START Record extracts
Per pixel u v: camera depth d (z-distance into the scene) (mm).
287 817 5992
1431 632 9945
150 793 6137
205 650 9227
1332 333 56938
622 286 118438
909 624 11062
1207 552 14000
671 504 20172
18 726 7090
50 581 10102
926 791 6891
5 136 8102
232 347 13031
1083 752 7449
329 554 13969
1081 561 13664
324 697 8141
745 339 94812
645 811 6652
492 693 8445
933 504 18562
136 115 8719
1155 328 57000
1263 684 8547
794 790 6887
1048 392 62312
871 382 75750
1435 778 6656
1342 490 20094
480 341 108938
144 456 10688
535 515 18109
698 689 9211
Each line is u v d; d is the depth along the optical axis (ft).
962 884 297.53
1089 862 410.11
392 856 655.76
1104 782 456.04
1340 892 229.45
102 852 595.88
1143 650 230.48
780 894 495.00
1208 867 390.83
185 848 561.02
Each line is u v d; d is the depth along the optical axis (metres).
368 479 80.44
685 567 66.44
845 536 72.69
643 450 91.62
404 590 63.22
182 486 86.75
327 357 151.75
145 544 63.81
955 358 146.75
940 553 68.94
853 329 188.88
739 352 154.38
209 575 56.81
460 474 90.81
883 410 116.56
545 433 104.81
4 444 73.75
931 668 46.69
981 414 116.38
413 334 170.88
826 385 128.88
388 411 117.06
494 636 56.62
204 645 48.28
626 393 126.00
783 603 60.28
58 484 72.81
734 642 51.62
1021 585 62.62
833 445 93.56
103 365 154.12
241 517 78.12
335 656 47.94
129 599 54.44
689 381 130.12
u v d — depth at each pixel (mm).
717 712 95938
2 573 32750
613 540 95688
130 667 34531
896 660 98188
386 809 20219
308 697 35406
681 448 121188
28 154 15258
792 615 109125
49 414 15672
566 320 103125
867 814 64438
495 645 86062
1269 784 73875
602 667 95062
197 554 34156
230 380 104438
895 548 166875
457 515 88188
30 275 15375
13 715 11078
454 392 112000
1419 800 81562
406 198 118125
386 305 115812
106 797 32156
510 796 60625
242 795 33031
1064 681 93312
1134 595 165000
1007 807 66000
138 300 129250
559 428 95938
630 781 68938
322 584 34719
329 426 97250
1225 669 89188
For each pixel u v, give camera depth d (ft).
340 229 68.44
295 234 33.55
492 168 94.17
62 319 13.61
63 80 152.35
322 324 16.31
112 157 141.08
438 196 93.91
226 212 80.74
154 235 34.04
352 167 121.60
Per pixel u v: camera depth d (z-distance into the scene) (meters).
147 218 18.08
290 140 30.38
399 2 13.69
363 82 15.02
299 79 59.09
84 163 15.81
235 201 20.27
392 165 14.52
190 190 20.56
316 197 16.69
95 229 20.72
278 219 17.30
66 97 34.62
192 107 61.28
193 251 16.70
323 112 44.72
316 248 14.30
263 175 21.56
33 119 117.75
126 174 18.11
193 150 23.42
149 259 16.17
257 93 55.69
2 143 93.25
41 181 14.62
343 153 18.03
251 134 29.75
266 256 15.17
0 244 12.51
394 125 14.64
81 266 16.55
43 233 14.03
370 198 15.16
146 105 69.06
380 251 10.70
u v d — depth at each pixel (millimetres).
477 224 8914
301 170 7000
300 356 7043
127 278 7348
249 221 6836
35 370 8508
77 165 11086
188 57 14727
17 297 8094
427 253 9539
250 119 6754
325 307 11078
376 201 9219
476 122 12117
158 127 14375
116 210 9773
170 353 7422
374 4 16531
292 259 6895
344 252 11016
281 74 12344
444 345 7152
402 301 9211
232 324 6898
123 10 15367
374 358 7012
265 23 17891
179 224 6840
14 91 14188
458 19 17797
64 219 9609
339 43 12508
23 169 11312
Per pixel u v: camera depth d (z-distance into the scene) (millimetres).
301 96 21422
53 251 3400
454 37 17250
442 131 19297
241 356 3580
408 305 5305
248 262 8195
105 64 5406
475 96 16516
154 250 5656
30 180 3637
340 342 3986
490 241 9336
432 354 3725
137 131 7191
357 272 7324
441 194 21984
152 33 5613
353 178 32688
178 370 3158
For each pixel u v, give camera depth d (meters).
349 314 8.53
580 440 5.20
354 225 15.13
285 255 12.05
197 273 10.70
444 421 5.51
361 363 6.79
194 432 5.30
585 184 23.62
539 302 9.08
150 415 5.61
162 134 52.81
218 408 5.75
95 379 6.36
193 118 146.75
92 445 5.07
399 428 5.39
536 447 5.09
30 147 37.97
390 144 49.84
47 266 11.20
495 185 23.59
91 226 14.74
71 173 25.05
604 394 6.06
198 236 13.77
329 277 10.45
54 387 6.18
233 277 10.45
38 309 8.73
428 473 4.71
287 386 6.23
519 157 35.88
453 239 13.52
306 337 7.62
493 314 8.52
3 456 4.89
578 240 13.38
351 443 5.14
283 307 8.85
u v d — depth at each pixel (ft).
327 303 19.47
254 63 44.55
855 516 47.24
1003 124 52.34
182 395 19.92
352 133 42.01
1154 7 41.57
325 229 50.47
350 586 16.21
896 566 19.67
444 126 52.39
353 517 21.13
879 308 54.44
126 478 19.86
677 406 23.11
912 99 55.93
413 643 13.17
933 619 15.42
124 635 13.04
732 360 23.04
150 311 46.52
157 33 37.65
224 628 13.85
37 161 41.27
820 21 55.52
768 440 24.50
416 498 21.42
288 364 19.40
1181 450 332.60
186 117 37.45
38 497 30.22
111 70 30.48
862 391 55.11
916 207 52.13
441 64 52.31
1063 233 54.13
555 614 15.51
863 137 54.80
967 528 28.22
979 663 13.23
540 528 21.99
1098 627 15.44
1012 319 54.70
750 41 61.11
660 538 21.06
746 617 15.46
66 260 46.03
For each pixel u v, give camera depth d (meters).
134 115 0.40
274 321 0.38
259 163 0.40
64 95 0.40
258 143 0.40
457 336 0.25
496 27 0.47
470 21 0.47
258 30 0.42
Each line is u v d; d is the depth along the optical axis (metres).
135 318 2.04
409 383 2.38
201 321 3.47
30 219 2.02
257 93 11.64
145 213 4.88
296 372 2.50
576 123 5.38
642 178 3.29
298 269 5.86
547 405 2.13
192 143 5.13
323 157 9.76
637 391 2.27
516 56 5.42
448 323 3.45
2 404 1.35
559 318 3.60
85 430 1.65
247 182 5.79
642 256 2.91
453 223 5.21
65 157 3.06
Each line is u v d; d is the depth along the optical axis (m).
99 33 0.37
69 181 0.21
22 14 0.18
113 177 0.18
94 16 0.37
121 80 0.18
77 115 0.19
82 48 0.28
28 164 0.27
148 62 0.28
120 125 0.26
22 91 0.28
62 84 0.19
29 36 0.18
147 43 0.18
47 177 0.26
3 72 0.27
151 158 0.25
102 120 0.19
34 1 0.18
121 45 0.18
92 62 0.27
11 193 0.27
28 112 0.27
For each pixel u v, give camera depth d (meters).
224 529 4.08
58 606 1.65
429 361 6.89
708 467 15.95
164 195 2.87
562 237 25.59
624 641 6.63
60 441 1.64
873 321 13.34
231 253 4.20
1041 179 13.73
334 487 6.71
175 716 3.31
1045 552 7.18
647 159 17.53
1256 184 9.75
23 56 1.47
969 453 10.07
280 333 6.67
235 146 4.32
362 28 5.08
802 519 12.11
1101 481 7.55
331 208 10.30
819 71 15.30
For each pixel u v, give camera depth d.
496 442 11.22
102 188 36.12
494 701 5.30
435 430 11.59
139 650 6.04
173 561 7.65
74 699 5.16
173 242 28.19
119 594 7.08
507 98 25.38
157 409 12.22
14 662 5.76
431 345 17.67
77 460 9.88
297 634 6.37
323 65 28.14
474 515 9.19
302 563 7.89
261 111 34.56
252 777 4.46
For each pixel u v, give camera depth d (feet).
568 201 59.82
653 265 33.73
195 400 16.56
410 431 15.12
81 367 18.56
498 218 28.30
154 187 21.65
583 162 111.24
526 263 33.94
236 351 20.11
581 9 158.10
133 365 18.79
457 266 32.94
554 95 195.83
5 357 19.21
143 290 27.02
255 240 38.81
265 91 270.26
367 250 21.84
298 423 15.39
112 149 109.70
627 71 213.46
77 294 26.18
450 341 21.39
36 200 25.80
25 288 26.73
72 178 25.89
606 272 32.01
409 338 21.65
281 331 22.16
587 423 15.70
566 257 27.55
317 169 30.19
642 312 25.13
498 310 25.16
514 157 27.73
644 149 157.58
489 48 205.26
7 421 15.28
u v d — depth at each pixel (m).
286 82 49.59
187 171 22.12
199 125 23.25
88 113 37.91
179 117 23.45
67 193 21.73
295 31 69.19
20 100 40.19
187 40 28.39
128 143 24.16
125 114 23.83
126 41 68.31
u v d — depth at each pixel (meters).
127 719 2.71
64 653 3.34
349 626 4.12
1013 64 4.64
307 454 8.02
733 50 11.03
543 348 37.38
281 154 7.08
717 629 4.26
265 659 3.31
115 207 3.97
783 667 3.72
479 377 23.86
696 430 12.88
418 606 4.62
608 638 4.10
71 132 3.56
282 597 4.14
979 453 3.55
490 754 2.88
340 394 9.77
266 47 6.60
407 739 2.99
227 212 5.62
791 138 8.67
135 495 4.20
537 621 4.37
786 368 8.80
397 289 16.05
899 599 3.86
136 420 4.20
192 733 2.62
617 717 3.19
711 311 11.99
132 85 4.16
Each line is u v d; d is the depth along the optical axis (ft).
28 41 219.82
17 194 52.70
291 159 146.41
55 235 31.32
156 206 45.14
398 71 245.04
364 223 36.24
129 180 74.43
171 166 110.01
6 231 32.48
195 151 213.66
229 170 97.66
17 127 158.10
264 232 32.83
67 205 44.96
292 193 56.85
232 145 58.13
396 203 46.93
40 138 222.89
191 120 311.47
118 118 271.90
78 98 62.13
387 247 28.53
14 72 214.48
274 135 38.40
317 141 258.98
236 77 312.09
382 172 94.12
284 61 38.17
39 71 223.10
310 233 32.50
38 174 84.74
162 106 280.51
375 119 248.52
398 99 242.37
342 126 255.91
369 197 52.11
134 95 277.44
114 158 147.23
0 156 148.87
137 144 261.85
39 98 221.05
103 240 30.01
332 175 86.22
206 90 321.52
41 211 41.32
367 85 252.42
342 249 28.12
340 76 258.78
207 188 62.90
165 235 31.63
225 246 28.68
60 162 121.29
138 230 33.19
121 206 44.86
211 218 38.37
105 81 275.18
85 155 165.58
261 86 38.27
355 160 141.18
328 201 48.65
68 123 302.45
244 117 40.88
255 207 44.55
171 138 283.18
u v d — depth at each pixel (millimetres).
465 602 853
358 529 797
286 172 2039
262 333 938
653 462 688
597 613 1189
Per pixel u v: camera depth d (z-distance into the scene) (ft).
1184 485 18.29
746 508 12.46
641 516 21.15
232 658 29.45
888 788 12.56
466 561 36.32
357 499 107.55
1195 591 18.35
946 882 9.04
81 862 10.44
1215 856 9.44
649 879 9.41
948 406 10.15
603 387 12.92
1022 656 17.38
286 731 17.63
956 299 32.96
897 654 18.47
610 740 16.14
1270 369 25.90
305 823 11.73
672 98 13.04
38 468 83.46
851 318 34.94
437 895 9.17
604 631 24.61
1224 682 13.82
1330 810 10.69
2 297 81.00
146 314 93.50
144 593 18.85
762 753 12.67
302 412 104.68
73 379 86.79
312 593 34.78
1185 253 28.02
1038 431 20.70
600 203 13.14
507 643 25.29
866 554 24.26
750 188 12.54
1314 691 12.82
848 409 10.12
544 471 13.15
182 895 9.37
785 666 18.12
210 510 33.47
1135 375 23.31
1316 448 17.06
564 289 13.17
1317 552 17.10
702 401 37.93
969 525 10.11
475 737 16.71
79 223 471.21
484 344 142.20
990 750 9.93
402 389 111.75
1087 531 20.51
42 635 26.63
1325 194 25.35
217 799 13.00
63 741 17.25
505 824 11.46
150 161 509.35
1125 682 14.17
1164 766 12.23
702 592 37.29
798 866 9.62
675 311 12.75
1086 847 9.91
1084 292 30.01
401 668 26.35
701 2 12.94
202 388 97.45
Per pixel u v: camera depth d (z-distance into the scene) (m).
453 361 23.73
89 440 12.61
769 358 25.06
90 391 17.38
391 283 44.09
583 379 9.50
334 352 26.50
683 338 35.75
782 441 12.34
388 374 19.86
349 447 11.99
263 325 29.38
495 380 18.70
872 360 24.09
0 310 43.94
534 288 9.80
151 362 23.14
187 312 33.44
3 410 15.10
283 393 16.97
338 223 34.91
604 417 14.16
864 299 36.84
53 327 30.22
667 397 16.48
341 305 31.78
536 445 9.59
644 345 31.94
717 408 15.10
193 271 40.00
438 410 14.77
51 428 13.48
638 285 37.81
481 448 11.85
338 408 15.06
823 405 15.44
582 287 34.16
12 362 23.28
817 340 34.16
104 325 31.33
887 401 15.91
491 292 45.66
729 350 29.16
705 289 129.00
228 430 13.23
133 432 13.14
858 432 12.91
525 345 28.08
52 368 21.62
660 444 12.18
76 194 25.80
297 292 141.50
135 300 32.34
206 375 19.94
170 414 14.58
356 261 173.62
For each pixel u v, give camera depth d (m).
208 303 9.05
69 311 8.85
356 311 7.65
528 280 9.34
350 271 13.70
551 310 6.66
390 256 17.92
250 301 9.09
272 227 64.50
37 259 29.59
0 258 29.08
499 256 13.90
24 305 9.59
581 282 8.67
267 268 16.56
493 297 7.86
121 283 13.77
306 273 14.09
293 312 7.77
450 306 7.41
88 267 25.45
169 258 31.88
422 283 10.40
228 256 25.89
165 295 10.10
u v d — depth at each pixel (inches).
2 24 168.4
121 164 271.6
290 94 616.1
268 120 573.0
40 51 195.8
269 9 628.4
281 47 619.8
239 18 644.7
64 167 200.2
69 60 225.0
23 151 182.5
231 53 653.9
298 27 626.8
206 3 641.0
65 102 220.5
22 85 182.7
END Record extracts
▸ What you will do:
Copy the lines of the entries above that mention "scene".

▸ Answer to this exercise:
Per pixel u v: camera depth d (z-distance into the scene) (mm).
Per pixel u v: camera depth d (z-distance into the scene) (meters).
Per pixel u v: camera depth d (z-distance into the scene) (millimetres).
Per pixel u v: camera depth d (z-distance into the scene) (ft).
Per pixel u v: camera depth d (z-distance into the scene) (m).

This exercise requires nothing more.